Introduction: Endothelial colony-forming cells (ECFCs) significantly improve tissue repair by providing regeneration potential within injured cardiovascular tissue. However, ECFC transplantation into ischemic tissue exhibits limited therapeutic efficacy due to poor engraftment in vivo. We established an adequate ex vivo expansion protocol and identified novel modulators that enhance functional bioactivities of ECFCs.
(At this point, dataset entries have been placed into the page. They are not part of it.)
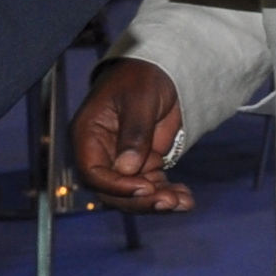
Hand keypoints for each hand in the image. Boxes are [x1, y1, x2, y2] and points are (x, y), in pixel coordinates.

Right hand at [71, 56, 193, 211]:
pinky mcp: (143, 164)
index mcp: (88, 136)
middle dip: (141, 200)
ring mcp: (123, 161)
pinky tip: (187, 200)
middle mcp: (102, 153)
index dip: (116, 186)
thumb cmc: (142, 78)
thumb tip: (127, 168)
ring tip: (184, 203)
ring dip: (158, 201)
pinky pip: (152, 186)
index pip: (93, 172)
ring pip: (134, 193)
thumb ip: (134, 132)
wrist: (161, 71)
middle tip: (169, 202)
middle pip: (113, 190)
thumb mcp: (139, 99)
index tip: (144, 188)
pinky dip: (168, 194)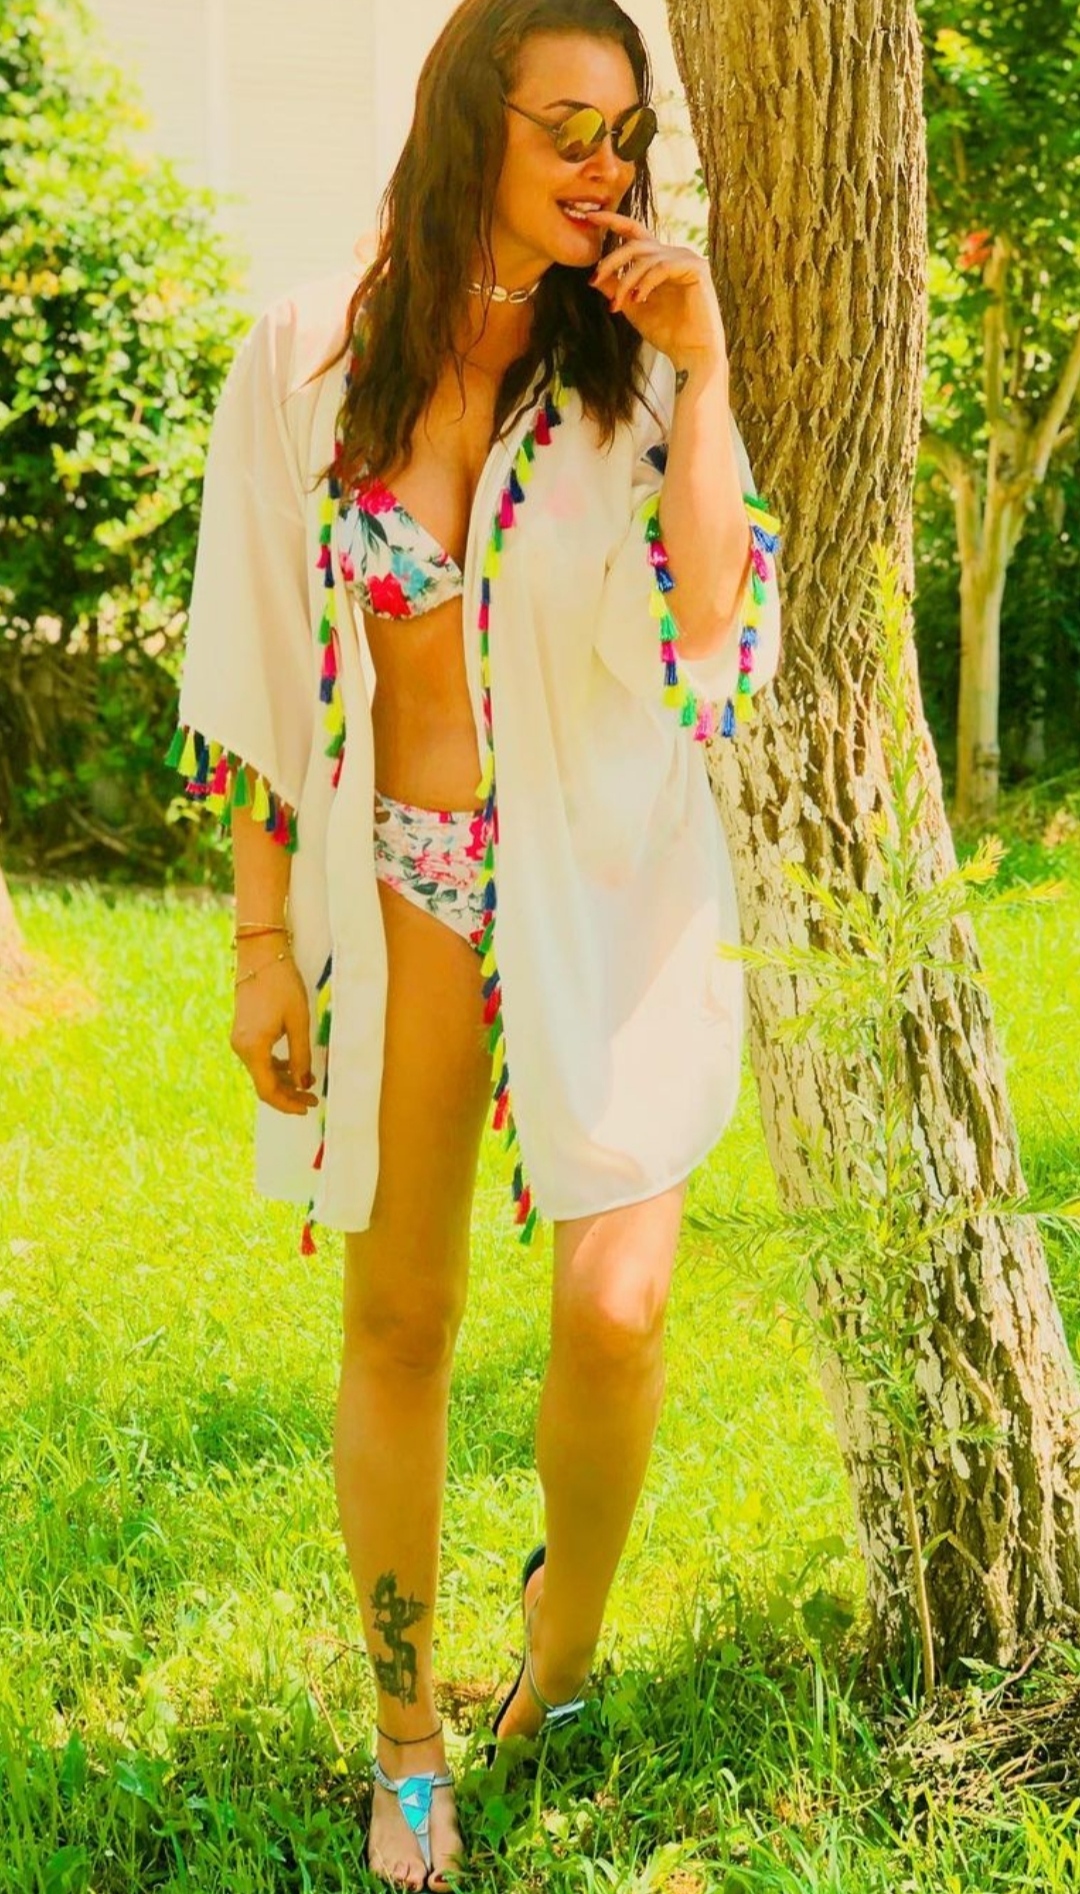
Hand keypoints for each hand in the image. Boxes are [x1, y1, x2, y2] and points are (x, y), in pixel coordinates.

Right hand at [230, 950, 318, 1115]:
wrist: (261, 956)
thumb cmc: (282, 985)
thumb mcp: (298, 1022)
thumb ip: (301, 1056)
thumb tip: (304, 1084)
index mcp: (252, 1048)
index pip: (268, 1090)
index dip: (287, 1104)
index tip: (307, 1107)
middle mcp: (241, 1048)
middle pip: (263, 1084)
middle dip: (289, 1095)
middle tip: (313, 1099)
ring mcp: (239, 1040)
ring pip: (261, 1072)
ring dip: (284, 1081)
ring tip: (308, 1084)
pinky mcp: (243, 1032)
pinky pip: (259, 1058)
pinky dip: (276, 1066)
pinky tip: (293, 1066)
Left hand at [586, 210, 727, 371]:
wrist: (691, 353)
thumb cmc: (667, 332)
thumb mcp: (632, 307)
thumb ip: (616, 288)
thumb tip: (595, 276)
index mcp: (660, 259)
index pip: (634, 232)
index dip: (612, 221)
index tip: (589, 217)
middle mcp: (674, 254)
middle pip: (635, 243)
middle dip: (611, 260)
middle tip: (595, 280)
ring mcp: (687, 259)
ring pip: (646, 258)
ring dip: (626, 281)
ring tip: (618, 304)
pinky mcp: (696, 268)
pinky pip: (662, 267)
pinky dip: (645, 283)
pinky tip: (639, 299)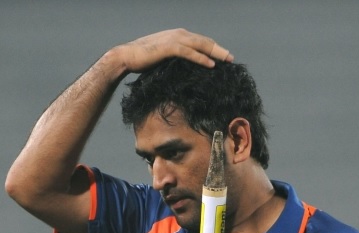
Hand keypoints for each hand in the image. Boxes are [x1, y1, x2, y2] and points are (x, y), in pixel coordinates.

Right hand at [110, 29, 232, 75]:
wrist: (127, 57)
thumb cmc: (144, 60)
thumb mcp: (166, 59)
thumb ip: (177, 60)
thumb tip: (187, 71)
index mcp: (178, 36)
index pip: (200, 41)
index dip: (214, 48)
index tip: (225, 57)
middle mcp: (178, 34)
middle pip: (204, 42)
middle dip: (219, 50)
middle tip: (232, 58)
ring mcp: (173, 40)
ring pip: (200, 45)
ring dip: (215, 52)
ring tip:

Methods: To augment the regenerative potential of ECFCs, functional bioactivities of hypoxia-preconditioned ECFCs (hypo-ECFCs) were examined.
Results: Phosphorylations of the JAK2/STAT3 pathway and clonogenic proliferation were enhanced by short-term ECFC culturing under hypoxia, whereas siRNA-targeting of STAT3 significantly reduced these activities. Expression of BCL3, a target molecule of STAT3, was increased in hypo-ECFCs. Moreover, siRNA inhibition of BCL3 markedly reduced survival of ECFCs during hypoxic stress in vitro and ischemic stress in vivo. In a hindlimb ischemia model of ischemia, hypo-ECFC transplantation enhanced blood flow ratio, capillary density, transplanted cell proliferation and survival, and angiogenic cytokine secretion at ischemic sites.
Conclusions: Hypoxia preconditioning facilitates functional bioactivities of ECFCs by mediating regulation of the STAT3-BCL3 axis. Thus, a hypoxic preconditioned ex vivo expansion protocol triggers expansion and functional bioactivities of ECFCs via modulation of the hypoxia-induced STAT3-BCL3 axis, suggesting that hypo-ECFCs offer a therapeutic strategy for accelerated neovasculogenesis in ischemic diseases.